■ EXTRAIT DU DOCUMENT
Ils ont une tendance à l’isolationnisme qui consiste à dire : “Ne nous occupons que de la Chine et oublions l’Iran, oublions la Russie, ne faisons qu’une chose” , mais cela ne fonctionne pas de cette manière , a déclaré Boris Zilberman, directeur de la politique et de la stratégie pour le Fonds d’action CUFI. Il décrit plutôt “un réseau complexe de mauvais acteurs travaillant main dans la main” .
Ainsi, pour aller au fond de cette gestion de l’esprit occidentale dans laquelle l’apparence et la réalité sont taillées dans la même étoffe de l’extrémisme hostile : l’Iran, la Russie et la Chine sont considérés sous le même prisme.
En clair, cette “entreprise d’ingénierie comportementale (qui n’a plus grand-chose à voir avec la vérité, ni avec votre droit de désirer ce que vous voulez – ou de ne pas désirer ce que vous ne voulez pas)” est importante, comme le dit Kirn : “tout le monde est dans le jeu” . “Les intérêts des entreprises et des États ne croient pas que vous voulez les bonnes choses – vous pourriez vouloir Donald Trump – ou croient que vous ne voulez pas les choses que vous devriez vouloir davantage” (comme la destitution de Poutine).
Si ce mécanisme de “la société globale” est compris correctement dans le reste du monde, des pays comme l’Iran ou le Hezbollah sont obligés de prendre note du fait que la guerre au Moyen-Orient peut inévitablement déboucher sur une guerre plus large contre la Russie – et avoir des ramifications négatives pour la Chine également.
Ce n’est pas parce que c’est logique. Ce n’est pas le cas. Mais c’est parce que les besoins idéologiques de la politique étrangère de “la société globale” s’articulent autour de récits “moraux” simplistes : des récits qui expriment des attitudes émotionnelles plutôt que des propositions argumentées.
Netanyahou s’est rendu à Washington pour exposer les arguments en faveur d’une guerre totale contre l’Iran – une guerre morale de la civilisation contre les barbares, a-t-il déclaré. Il a été applaudi pour sa position. De retour en Israël, il a immédiatement provoqué le Hezbollah, l’Iran et le Hamas d’une manière qui les a déshonorés et humiliés, tout en sachant pertinemment qu’il en résulterait une riposte qui conduirait très probablement à une guerre plus étendue.
Il est clair que Netanyahou, soutenu par une majorité d’Israéliens, veut un Armageddon (avec le soutien total des États-Unis, bien sûr). Il pense que les États-Unis sont exactement là où il les veut. Netanyahou n’a qu’à intensifier l’escalade d’une manière ou d’une autre – et Washington, calcule-t-il (à tort ou à raison), sera obligé de suivre.

■ MATÉRIEL PRÉSENTÉ
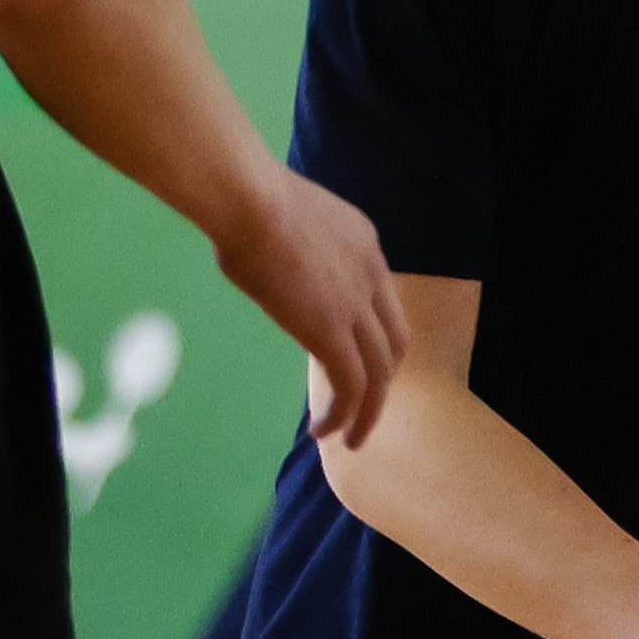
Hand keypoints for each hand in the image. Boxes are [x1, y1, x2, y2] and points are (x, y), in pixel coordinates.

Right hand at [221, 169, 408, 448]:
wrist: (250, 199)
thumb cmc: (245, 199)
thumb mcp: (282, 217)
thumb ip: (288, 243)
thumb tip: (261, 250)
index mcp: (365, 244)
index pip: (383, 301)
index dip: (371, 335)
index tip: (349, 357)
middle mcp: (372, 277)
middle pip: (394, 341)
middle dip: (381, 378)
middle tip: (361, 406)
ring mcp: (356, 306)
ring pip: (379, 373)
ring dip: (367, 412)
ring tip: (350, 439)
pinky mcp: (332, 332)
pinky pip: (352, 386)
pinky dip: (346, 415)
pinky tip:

■ TRAVAIL À FAIRE
- a) Répondez à ces questions d'après l'extrait :
(i) Quelle fonction Boris Zilberman occupe-t-il ?
(ii) Dans quelle ville Netanyahou est-il allé plaider pour une guerre totale contre l'Iran ?
(iii) D'après Kirn, qui est dans le jeu ?
- b) D'après l'extrait, qui Netanyahou a-t-il provoqué à son retour en Israël ? Nommez-les tous.
- c) Recopiez l'extrait à l'identique, en commençant par « Ce n’est pas parce » et en allant jusqu'à « guerre plus étendue. ».

■ RÉPONSES CI-DESSOUS
- a)
(i) Directeur de la politique et de la stratégie pour le Fonds d'action CUFI.
(ii) À Washington.
(iii) Tout le monde.

- b) Le Hezbollah, l'Iran et le Hamas.

- c)
Ce n’est pas parce que c’est logique. Ce n’est pas le cas. Mais c’est parce que les besoins idéologiques de la politique étrangère de “la société globale” s’articulent autour de récits “moraux” simplistes : des récits qui expriment des attitudes émotionnelles plutôt que des propositions argumentées.
Netanyahou s’est rendu à Washington pour exposer les arguments en faveur d’une guerre totale contre l’Iran – une guerre morale de la civilisation contre les barbares, a-t-il déclaré. Il a été applaudi pour sa position. De retour en Israël, il a immédiatement provoqué le Hezbollah, l’Iran et le Hamas d’une manière qui les a déshonorés et humiliés, tout en sachant pertinemment qu’il en résulterait une riposte qui conduirait très probablement à une guerre plus étendue.